A G-Cloud landmark: £200m spent on sales

Nearly £200m has been spent via the G-Cloud procurement framework since it went live in 2012, according to new figures published last week.

Of the £191.5m spent through the network up until the end of May 2014, 57 per cent of total sales were awarded to SMEs – down from the 60 per cent reported for sales up until the end of March this year.

However, as it is Whitehall’s aim to do 25 per cent of all government business with SMEs by the end of 2015, the figures still suggest that it is still on track to meet this target.

Central government spending still dominates G-Cloud usage, with 80 per cent of all sales being through Whitehall and 20 per cent through the wider public sector.
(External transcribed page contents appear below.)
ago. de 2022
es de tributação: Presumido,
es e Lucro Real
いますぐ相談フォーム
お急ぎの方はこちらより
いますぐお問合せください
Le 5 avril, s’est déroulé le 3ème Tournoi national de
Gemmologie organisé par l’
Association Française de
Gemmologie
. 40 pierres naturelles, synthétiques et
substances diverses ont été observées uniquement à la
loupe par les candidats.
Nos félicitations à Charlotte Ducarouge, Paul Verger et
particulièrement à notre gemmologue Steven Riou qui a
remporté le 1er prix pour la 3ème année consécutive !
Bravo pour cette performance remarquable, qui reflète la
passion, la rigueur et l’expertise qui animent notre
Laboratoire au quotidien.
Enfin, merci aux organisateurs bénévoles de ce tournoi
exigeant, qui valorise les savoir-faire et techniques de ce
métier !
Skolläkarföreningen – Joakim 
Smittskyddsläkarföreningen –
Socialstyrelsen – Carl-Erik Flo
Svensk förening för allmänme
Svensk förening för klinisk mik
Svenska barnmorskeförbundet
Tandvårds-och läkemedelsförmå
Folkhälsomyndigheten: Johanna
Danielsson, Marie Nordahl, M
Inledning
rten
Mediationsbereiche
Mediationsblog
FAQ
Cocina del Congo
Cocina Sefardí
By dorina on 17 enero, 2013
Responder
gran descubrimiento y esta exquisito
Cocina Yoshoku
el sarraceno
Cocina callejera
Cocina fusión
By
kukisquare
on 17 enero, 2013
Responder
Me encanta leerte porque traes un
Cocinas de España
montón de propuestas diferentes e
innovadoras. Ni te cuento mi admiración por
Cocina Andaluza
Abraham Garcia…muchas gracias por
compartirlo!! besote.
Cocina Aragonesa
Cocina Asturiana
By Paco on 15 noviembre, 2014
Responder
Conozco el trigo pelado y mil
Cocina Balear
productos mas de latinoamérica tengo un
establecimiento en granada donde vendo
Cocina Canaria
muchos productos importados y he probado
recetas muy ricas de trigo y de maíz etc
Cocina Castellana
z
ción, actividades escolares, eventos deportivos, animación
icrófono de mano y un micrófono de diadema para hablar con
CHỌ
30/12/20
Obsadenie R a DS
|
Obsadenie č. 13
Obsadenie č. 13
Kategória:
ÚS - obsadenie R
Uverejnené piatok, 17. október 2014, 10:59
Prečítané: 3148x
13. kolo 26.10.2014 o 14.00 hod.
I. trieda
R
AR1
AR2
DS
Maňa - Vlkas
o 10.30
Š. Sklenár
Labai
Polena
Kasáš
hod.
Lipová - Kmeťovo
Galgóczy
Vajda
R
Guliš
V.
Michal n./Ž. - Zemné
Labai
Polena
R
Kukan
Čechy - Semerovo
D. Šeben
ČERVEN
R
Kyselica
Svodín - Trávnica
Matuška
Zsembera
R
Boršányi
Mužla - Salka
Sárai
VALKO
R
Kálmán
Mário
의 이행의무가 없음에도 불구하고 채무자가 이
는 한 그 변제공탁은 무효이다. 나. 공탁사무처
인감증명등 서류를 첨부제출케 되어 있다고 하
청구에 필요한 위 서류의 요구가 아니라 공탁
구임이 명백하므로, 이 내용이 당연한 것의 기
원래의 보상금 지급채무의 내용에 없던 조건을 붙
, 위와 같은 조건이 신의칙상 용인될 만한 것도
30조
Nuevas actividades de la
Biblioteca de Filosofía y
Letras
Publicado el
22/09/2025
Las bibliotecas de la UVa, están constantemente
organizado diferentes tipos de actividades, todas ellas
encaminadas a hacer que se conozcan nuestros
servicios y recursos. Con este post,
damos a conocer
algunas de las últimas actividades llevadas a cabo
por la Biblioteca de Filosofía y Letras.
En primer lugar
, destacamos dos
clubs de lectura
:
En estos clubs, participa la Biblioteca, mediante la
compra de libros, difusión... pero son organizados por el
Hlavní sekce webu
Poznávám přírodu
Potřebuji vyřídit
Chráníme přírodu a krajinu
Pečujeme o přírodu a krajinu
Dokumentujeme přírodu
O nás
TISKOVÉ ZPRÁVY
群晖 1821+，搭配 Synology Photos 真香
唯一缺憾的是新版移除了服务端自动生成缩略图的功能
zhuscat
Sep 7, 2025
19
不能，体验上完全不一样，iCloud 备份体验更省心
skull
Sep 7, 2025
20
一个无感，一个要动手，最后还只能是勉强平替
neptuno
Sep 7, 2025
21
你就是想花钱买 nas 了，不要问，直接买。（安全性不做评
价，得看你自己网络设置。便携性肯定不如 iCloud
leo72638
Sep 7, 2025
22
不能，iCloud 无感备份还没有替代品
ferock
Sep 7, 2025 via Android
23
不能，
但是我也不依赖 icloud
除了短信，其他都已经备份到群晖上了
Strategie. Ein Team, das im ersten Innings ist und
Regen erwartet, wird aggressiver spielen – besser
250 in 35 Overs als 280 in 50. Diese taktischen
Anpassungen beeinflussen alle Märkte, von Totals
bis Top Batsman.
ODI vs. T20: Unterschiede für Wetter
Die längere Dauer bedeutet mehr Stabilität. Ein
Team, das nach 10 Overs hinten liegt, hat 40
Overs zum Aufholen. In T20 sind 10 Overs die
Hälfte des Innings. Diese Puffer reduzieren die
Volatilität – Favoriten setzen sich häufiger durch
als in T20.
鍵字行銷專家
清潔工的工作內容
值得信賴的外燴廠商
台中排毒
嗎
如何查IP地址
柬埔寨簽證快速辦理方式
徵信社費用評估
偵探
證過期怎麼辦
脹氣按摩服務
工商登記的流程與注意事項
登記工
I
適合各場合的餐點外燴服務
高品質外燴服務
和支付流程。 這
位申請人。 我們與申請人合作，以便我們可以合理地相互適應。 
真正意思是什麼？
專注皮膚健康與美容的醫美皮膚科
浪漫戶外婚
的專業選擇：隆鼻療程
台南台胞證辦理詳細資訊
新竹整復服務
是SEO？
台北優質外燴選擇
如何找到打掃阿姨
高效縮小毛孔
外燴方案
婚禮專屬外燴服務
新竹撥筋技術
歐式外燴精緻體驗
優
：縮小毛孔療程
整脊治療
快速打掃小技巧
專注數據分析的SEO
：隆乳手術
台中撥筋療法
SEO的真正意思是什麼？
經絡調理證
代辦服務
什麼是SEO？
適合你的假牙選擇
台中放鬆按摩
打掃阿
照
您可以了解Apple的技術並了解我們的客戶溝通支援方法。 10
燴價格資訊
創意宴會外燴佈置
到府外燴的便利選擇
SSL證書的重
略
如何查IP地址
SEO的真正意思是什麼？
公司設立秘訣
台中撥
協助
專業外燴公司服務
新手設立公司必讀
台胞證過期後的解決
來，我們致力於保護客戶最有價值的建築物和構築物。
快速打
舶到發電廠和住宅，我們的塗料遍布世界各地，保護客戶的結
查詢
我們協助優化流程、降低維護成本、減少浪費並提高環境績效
Local government contributed just £11.4m to the total G-Cloud spend and spent less in May (£642,258) compared to April (£894,078).

G-Cloud has been under much discussion recently, after a report claimed that local government was ignoring the framework and “wasting millions” in the process.

The study was soon criticised by a number of organisations including Socitm, the body representing those in public sector IT.

The organisation says the report failed to take into account a number of factors, most notably that it didn’t recognise large, one-off sales – this may explain why local authorities seem to have spent less in May 2014.

SaaS and specialist cloud services sales fall

Spending on “specialist cloud services” is down from £16.7m in April to £9.57m in May. Software as a Service (SaaS) sales also fell from £1.89m to £504k.

Cloud Infrastructure as a Service (IaaS) and Cloud Platform as a Service (PaaS) sales have remained steady - £1.6m to £1.72m and £57.8k to £177k respectively.